● **Page extract**:
# Riccardo Broschi (1698 - 1756)



## Taggart (Feb 14, 2013)

Broschi was born in Apulia in 1698. His father Salvatore was a composer and maestro di cappella of the city's cathedral. In 1711, the family moved to Naples. Riccardo was enrolled in the Conservatory of S. Maria di Loreto, where he would study to become a composer under G. Perugino and F. Mancinipresso. Salvatore. Riccardo made his debut in 1725 with _La Vecchia Sorda_. He then moved to London in 1726 where he wrote several heroic operas. He served briefly at the Stuttgart court between 1737 and 1739 before going to join his brother in Madrid. Riccardo died in Madrid in 1756.

His brother was the castrato Farinelli. Farinelli sang in a number of his operas. One of his brother's most famous show pieces was composed by Riccardo for a pasticcio (an "operatic compilation consisting of different scenes composed by different individuals). The aria was "Son qual nave". Wiki's list of selected works includes two arias for soprano castrato which matches Farinelli's range.

Here is a selection of these arias:


----------



## Ingélou (Feb 10, 2013)

● **Data under study**:
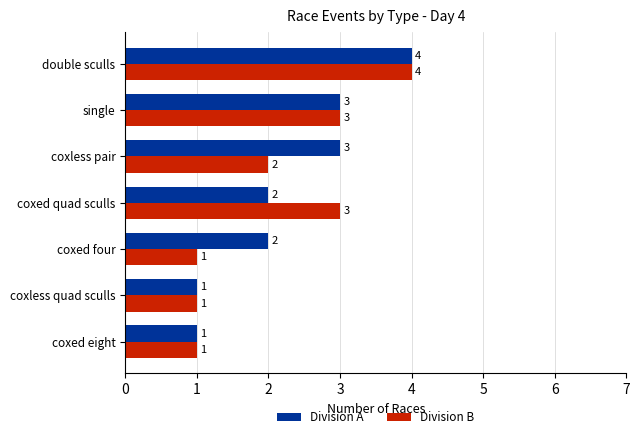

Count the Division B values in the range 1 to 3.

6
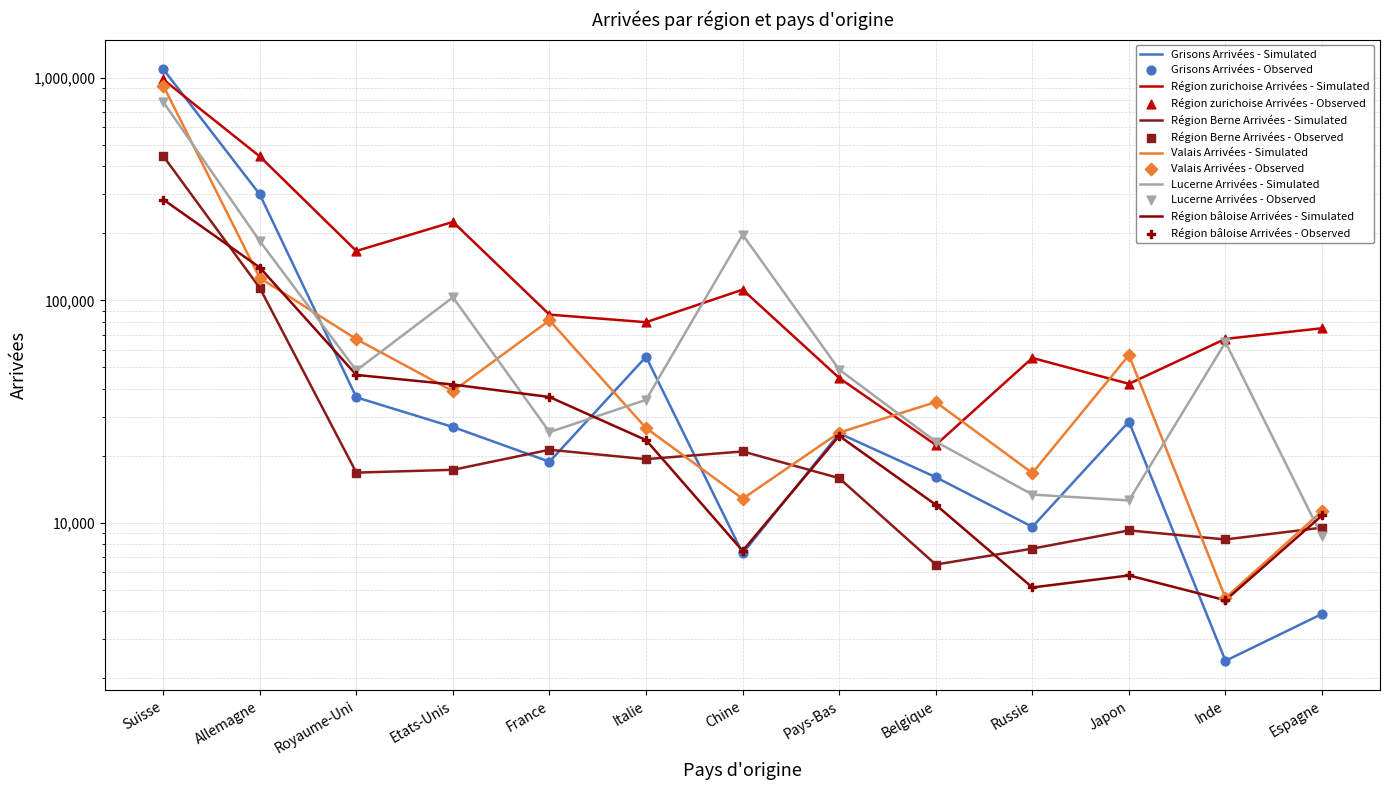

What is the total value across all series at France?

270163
* * *
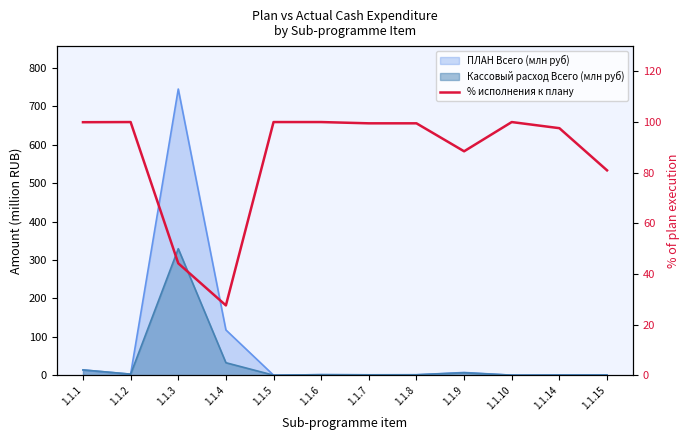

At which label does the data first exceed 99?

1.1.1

● **Required action 1**:
In the Riccardo Broschi thread, what aria did Riccardo compose for a pasticcio that became one of his brother's most famous show pieces?
● **Required action 2**:
Please carry on the Riccardo Broschi thread from its last line.

● **Answer area 1**:
"Son qual nave"

● **Answer area 2**:
There doesn't seem to be a lot on YouTube - I'm listening to these arias from La Merope, sung by Cecilia Bartoli, and they're lovely.


----------



## RICK RIEKERT (Oct 9, 2017)

Charles Burney comments on Farinelli's celebrated 1734 London performance of _Son qual nave_: "The first note he sung was taken with such delicacy, swelled by minute degrees to such an amazing volume, and afterwards diminished in the same manner to a mere point, that it was applauded for a full five minutes. After this he set off with such brilliancy and rapidity of execution, that it was difficult for the violins of those days to keep pace with him."

Riccardo Broschi's _Merope_ was a huge success at last year's Innsbruck Festival of Early Music. It was conducted by the Festival's artistic director, Alessandro De Marchi, with staging and direction by the esteemed baroque choreographer Sigrid T'Hooft. Farinelli's role was taken by the superb Australian countertenor David Hansen.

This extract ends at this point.